Homilies to the passing of youth and acceptance of early middle age took up the final few yards of Alexander’s speech. Marriage that begins in romance and solidifies into partnership. Settling down. The old man really had no bloody idea. Patricia was anything but the safe option. She could have killed him on the moon. Though the decompression of the underground chamber had not been her work, she had removed the black orb from its casing in full knowledge that such security precautions had been deployed before. He’d confronted her about her relaxed attitude to the accident, the deaths of the technicians, and Professor Kakkar. The convenient cleanup of the entire operation, with even the Horbo house destroyed and scattered across the surface of the moon. Somewhere in this confrontation he had also proposed marriage to her. She agreed on the condition that it was not merely romantic. They would go into business together. Make money, make love, make a world. The whole package.

Then it was time for his speech. Mostly formalities and homilies to the virtues of his new wife, composed while rammed into the cheap seats on an Earthbound liner, his robot next to him, the flight cabin smelling of recycled food and the tangy wet dog smell of students. With Dr Easy, he discussed how he should express his love for Patricia. She has saved me, he ventured. Yes, said Dr Easy. Tell me more about how she saved your life. Theodore related the sudden decompression of the moon cavern, and his slow drift toward the hole in the chamber, his sensesuit prickling with frost. All around him, their colleagues twisted as they choked on the vacuum then floated frozen and inanimate, propelled upward by the outrushing air. Patricia calmly adjusted the mass of her executive armour then drifted up and caught his hand in hers. She’s saving me on every level, he said. Dr Easy blinked. She saved you but she also put you in danger. It was careless of her, perhaps. So why take the risk? Because of all we stand to gain, he said, and this became the closing sentiment of his wedding speech.

Then it was Dr Easy’s turn to deliver the best man’s speech.

“My role is to embarrass the groom,” said the robot. “I’ve been observing him closely since birth and my research suggests that as much as eighty-two per cent of his life experience could form material for embarrassing anecdotes. So I’ve grouped my speech into three themes: Theodore’s incompetence, Theodore’s incontinence and Theodore’s impotence, and each of these themes will pay off with the relevant stain on my chassis. Of course, you’re concerned that my analysis of his failings may go on too long – because it could, of course, go on for the twenty-seven years that Theodore has been alive – so be reassured that my speech will last for twelve minutes and close with remarks that, at best, constitute faint praise.”

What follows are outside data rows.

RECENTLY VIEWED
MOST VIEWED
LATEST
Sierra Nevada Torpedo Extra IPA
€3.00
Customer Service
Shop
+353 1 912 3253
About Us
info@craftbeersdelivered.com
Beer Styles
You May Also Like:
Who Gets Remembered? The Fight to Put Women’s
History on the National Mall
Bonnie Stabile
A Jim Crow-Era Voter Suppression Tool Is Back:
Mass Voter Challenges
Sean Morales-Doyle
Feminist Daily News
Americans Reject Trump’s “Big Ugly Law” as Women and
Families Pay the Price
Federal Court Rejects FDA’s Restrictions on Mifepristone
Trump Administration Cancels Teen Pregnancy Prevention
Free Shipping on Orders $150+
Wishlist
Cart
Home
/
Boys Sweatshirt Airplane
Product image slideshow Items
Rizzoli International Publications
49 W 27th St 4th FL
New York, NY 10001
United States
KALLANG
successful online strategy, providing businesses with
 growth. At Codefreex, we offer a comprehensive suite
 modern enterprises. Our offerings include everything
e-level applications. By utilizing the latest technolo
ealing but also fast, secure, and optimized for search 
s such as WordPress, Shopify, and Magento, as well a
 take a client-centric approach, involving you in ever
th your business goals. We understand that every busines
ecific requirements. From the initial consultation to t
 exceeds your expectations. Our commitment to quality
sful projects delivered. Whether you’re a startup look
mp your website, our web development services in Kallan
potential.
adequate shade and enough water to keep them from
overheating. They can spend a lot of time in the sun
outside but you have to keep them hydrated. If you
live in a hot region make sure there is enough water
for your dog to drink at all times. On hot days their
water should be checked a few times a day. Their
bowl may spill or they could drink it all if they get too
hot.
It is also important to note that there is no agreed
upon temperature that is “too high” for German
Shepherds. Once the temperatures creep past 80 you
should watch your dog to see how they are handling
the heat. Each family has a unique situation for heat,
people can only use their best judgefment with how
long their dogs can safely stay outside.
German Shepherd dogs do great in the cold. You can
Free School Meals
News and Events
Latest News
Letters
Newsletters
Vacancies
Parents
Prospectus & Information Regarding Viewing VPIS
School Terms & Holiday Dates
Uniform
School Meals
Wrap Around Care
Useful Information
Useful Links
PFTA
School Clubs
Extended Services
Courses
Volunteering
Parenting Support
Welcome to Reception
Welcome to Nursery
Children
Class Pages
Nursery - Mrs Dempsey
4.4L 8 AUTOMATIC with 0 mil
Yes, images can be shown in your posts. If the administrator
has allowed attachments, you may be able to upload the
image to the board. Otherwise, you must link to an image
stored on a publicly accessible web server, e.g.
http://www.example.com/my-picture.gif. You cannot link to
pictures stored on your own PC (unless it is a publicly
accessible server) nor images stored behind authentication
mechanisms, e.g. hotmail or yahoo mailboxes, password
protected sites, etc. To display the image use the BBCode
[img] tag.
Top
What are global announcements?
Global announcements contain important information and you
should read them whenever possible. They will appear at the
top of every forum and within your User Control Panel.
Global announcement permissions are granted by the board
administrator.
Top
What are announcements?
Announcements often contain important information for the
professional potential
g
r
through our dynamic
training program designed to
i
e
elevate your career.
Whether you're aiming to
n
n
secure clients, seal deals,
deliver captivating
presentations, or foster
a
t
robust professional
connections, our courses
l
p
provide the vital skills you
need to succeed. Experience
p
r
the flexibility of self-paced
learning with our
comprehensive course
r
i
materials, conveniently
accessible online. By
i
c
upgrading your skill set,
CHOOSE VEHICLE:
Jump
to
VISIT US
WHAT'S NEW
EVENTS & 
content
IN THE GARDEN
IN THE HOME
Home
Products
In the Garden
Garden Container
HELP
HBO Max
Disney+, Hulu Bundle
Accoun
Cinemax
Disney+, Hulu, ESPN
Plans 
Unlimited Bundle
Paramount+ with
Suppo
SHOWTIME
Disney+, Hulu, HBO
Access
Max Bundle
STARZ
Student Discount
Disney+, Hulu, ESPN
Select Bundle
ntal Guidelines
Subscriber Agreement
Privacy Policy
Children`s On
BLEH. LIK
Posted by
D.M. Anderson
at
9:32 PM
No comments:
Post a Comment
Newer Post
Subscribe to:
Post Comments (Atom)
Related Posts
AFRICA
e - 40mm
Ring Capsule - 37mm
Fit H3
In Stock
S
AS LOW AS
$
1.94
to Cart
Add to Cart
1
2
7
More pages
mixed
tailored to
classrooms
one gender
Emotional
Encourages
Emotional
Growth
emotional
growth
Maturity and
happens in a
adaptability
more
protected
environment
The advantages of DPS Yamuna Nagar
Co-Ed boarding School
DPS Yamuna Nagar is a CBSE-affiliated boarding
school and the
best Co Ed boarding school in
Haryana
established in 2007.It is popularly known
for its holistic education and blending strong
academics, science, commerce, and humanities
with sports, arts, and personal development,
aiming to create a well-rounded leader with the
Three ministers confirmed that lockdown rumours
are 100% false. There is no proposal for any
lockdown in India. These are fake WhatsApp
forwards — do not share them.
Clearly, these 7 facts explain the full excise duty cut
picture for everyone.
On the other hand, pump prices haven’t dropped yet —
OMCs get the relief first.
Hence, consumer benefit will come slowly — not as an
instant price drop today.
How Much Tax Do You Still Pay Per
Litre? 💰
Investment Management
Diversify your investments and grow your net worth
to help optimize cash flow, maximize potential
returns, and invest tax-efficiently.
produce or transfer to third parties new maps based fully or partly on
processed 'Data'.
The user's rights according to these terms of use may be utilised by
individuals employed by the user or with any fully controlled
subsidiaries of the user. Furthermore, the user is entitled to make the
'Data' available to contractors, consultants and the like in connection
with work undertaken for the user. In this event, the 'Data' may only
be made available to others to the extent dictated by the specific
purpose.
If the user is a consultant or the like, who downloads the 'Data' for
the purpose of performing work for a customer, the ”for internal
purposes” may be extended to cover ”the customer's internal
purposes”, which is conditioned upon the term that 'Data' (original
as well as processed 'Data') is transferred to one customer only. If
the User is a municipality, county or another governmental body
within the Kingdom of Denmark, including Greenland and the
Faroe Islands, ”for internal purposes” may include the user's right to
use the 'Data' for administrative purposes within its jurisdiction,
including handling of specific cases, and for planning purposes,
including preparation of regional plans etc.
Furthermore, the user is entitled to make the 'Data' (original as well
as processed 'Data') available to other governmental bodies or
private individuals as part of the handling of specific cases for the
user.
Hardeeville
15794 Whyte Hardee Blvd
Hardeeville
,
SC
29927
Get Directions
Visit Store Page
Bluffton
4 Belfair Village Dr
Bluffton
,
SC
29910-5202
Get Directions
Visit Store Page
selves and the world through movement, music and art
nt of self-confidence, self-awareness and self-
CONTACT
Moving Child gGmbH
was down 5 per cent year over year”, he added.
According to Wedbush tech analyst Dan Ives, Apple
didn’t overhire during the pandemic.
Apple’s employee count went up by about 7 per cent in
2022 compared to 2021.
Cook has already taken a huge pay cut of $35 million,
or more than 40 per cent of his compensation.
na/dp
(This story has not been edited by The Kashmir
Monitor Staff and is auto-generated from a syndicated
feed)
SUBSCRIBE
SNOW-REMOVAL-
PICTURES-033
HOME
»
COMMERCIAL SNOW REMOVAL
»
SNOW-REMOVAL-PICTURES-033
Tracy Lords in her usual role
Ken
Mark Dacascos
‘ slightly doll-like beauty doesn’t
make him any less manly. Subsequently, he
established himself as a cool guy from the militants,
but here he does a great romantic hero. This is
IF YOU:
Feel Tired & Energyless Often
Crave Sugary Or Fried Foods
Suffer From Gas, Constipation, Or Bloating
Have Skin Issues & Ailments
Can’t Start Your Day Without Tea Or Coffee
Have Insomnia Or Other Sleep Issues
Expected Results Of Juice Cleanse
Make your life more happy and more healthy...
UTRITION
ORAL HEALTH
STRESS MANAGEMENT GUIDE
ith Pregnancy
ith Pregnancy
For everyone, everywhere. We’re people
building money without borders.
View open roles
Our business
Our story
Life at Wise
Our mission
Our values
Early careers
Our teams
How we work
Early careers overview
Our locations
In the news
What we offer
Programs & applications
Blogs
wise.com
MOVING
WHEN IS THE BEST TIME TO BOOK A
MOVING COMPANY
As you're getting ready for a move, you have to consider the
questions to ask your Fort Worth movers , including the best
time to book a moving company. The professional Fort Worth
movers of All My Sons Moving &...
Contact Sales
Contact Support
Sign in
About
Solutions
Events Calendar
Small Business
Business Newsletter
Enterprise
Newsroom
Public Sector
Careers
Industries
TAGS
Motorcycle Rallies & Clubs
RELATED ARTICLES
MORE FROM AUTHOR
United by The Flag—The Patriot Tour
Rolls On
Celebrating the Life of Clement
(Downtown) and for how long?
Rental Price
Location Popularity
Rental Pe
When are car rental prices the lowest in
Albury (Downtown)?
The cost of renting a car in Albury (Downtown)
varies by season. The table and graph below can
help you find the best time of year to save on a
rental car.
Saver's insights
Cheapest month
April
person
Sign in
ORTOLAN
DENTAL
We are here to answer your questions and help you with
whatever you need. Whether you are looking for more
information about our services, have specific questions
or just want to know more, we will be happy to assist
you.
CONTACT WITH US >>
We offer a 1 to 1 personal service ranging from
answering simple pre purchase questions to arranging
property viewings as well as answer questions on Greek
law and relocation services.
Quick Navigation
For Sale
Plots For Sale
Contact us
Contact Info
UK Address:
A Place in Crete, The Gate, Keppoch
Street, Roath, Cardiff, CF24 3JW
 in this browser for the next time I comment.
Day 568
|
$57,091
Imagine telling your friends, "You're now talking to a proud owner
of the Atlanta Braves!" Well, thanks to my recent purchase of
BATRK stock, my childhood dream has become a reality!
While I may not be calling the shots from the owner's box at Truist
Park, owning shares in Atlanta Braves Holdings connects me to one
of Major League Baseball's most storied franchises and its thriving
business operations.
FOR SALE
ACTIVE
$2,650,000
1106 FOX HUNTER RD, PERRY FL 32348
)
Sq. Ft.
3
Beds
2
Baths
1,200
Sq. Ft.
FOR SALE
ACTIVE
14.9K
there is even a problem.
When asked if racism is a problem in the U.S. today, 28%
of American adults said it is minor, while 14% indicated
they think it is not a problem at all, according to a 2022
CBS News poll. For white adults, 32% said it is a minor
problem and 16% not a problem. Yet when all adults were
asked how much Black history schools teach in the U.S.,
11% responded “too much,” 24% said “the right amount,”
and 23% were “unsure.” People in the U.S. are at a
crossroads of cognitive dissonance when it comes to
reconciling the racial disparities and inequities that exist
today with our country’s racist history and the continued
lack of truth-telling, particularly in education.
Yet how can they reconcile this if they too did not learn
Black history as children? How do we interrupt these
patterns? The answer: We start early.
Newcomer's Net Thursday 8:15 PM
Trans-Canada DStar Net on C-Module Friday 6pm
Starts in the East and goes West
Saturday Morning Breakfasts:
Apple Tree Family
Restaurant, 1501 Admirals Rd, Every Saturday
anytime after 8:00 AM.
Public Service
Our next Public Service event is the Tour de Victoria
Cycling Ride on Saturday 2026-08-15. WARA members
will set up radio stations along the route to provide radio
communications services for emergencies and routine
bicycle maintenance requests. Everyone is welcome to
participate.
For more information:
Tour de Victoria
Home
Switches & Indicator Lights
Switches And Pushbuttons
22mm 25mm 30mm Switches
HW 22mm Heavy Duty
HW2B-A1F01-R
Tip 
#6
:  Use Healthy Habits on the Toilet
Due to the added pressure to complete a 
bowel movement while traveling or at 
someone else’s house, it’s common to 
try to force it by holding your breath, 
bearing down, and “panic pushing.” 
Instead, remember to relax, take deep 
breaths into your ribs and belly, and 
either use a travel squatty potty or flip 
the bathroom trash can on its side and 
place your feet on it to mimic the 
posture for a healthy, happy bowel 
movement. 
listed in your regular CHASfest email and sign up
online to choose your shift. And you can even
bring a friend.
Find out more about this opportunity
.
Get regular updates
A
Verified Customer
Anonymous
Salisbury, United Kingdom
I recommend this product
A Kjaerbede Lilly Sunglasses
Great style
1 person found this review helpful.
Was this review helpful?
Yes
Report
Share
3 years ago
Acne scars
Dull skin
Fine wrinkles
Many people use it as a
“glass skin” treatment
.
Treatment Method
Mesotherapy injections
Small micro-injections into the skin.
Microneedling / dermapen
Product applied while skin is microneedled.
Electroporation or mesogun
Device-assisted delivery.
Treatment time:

He grimaced through the robot’s speech. Bubbles drifted weightlessly up through his glass of mineral water. He heard Alexander Maconochie guffaw at another anecdote at Theodore’s expense. The wedding ceremony is a ritual in which one family subdues another to assume primacy in the marriage. This was not a fair fight. More like a hazing ritual.

Patricia reached over the table and stroked his head, then whispered in his ear.

“We’re leaving them all behind, Theodore. We’re heading out to places they have never been.”

He felt the thrill of it in his chest. When they took the first dance, her choice of vintage Pre-Seizure house music, they raised their hands in the air together, fingers entwined, for the drop.

They left the party early, and walked along a moonlit path to their lodge. He untied the back of her white dress, she put aside her white shoes one by one.